Uncertainty about how best to optimise respiratory support has led to increased use of prone positioning for patients who are not intubated (awake proning). Lying prone improves ventilation-perfusion matching and is associated with reduced mortality among patients with ARDS, when compared with supine positioning.4 Observational evidence from patients with viral ARDS and with covid-19 1617 provides reasonable support for a trial of awake proning in selected patients, particularly as it is a low risk intervention.

Intubation

Arguments for and against early intubation are not yet resolved, largely because good evidence is lacking. Those who recommend prompt intubation suggest that it avoids the risk of self-induced lung injury.18 Those who argue against early intubation note the high death rates reported among intubated patients with covid-19 and cite concerns that ventilator induced lung injury is a contributing factor. The best approach will likely vary by patient. A single approach is unlikely to work in a disease as heterogeneous as covid-19.

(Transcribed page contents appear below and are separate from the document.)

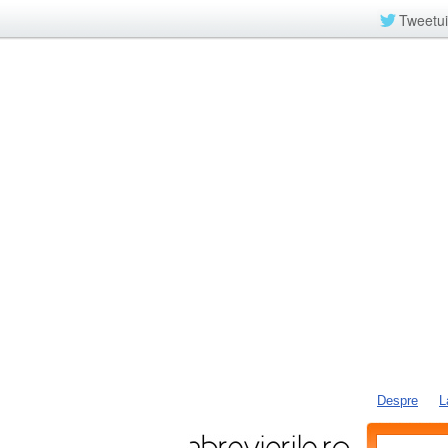
Tweetui
Despre
L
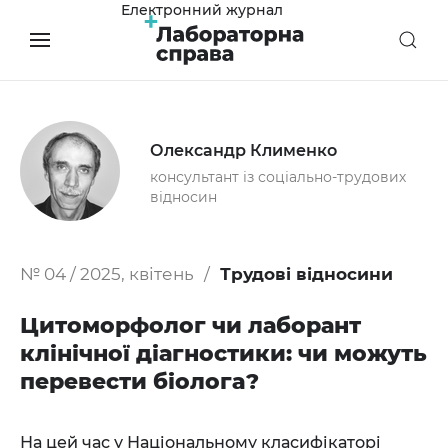
Електронний журнал
Олександр Клименко
консультант із соціально-трудових
відносин
№ 04 / 2025, квітень
Трудові відносини
Цитоморфолог чи лаборант
клінічної діагностики: чи можуть
перевести біолога?
На цей час у Національному класифікаторі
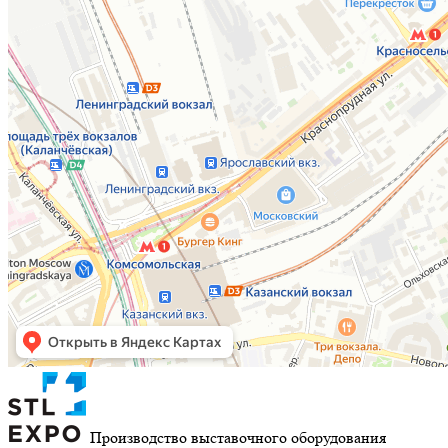
Производство выставочного оборудования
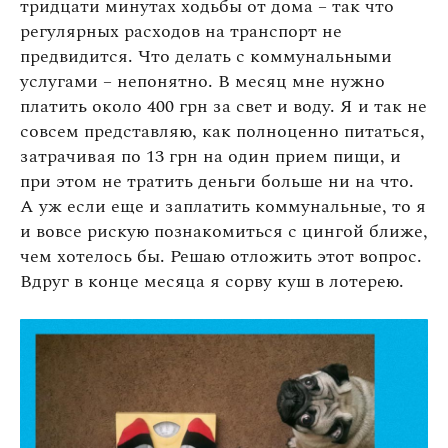
тридцати минутах ходьбы от дома – так что
регулярных расходов на транспорт не
предвидится. Что делать с коммунальными
услугами – непонятно. В месяц мне нужно
платить около 400 грн за свет и воду. Я и так не
совсем представляю, как полноценно питаться,
затрачивая по 13 грн на один прием пищи, и
при этом не тратить деньги больше ни на что.
А уж если еще и заплатить коммунальные, то я
и вовсе рискую познакомиться с цингой ближе,
чем хотелось бы. Решаю отложить этот вопрос.
Вдруг в конце месяца я сорву куш в лотерею.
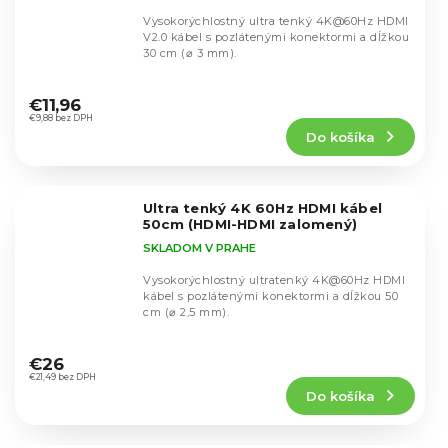
Vysokorýchlostný ultra tenký 4K@60Hz HDMI
V2.0 kábel s pozlátenými konektormi a dĺžkou
30 cm (⌀ 3 mm).
Priemerné
hodnotenie
€11,96
produktu
€9,88 bez DPH
Do košíka
je
5,0
z
5
Ultra tenký 4K 60Hz HDMI kábel
hviezdičiek.
50cm (HDMI-HDMI zalomený)
SKLADOM V PRAHE
Vysokorýchlostný ultratenký 4K@60Hz HDMI
kábel s pozlátenými konektormi a dĺžkou 50
cm (⌀ 2,5 mm).
Priemerné
hodnotenie
€26
produktu
€21,49 bez DPH
Do košíka
je
4,8
z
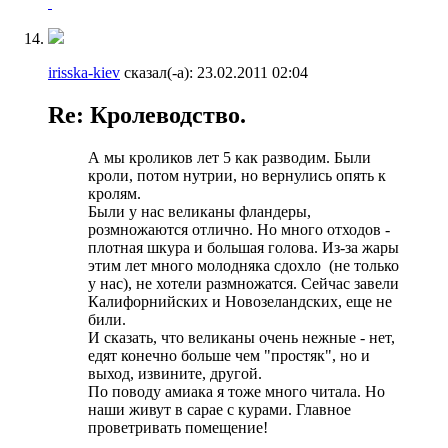
irisska-kiev
сказал(-а):
23.02.2011
02:04
Re: Кролеводство.
А мы кроликов лет 5 как разводим
. Были
кроли, потом нутрии, но вернулись опять к
кролям.
Были у нас великаны фландеры,
розмножаются отлично. Но много отходов -
плотная шкура и большая голова. Из-за жары
этим лет много молодняка сдохло
(не только
у нас), не хотели размножатся. Сейчас завели
Калифорнийских и Новозеландских, еще не
били.
И сказать, что великаны очень нежные - нет,
едят конечно больше чем "простяк", но и
выход, извините, другой
.
По поводу амиака я тоже много читала. Но
наши живут в сарае с курами.
Главное
проветривать помещение!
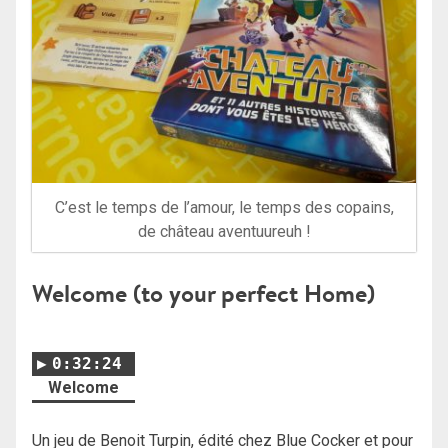
C’est le temps de l’amour, le temps des copains,
de château aventuureuh !
Welcome (to your perfect Home)
0:32:24
Welcome
Un jeu de Benoit Turpin, édité chez Blue Cocker et pour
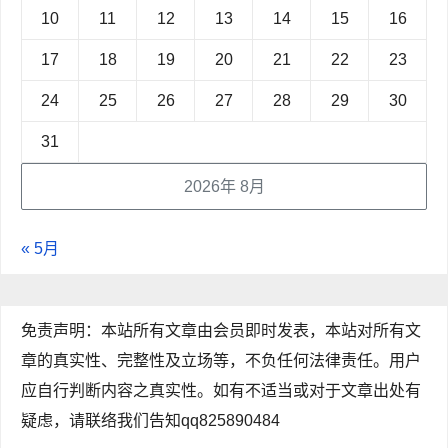
10
11
12
13
14
15
16
17
18
19
20
21
22
23
24
25
26
27
28
29
30
31
2026年 8月
« 5月
免责声明：本站所有文章由会员即时发表，本站对所有文
章的真实性、完整性及立场等，不负任何法律责任。用户
应自行判断内容之真实性。如有不适当或对于文章出处有
疑虑，请联络我们告知qq825890484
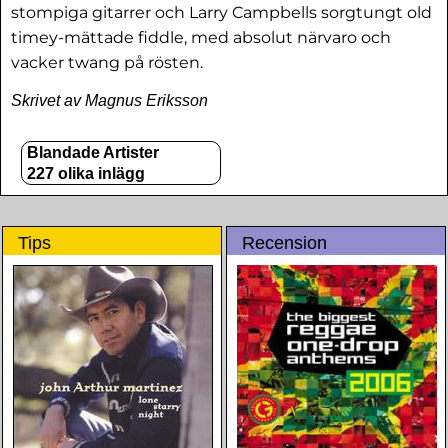
stompiga gitarrer och Larry Campbells sorgtungt old
timey-mättade fiddle, med absolut närvaro och
vacker twang på rösten.
Skrivet av Magnus Eriksson
Blandade Artister
227 olika inlägg
Tips
Recension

Since ARDS caused by covid-19 is similar to ARDS with other causes, the principles underpinning ventilation should also be similar: provide ventilation to protect the lungs with low tidal volumes, low driving pressures, and titration of positive end expiratory pressure to meet each patient’s needs, with the overall goal of improving lung compliance.

Substantial evidence shows that protective ventilation with lower tidal volumes and pressures is strongly associated with improved outcomes in patients with ARDS.19 Patients who remain hypoxaemic despite optimal ventilation should be considered for prone positioning while intubated.4

Data may be scarce, but we have enough to support evidence based management of covid-19— from optimising oxygenation, providing respiratory support, intubating when necessary, and tailoring ventilatory pressure to patients’ specific needs.

Footnotes

  • Competing interests: The BMJ has judged that there are no disqualifying financial ties to commercial companies. The author declares the following other interests: Expert witness for legal firm for defence, travel expenses and honorariums from a non-commercial professional society for presentations on mechanical ventilation. The BMJ policy on financial interests is here: https://www.bmj.com/sites/default/files/attachments/resources/2016/03/16-current-bmj-education-coi-form.pdf.

  • Provenance and peer review: Commissioned; not externally peer reviewed.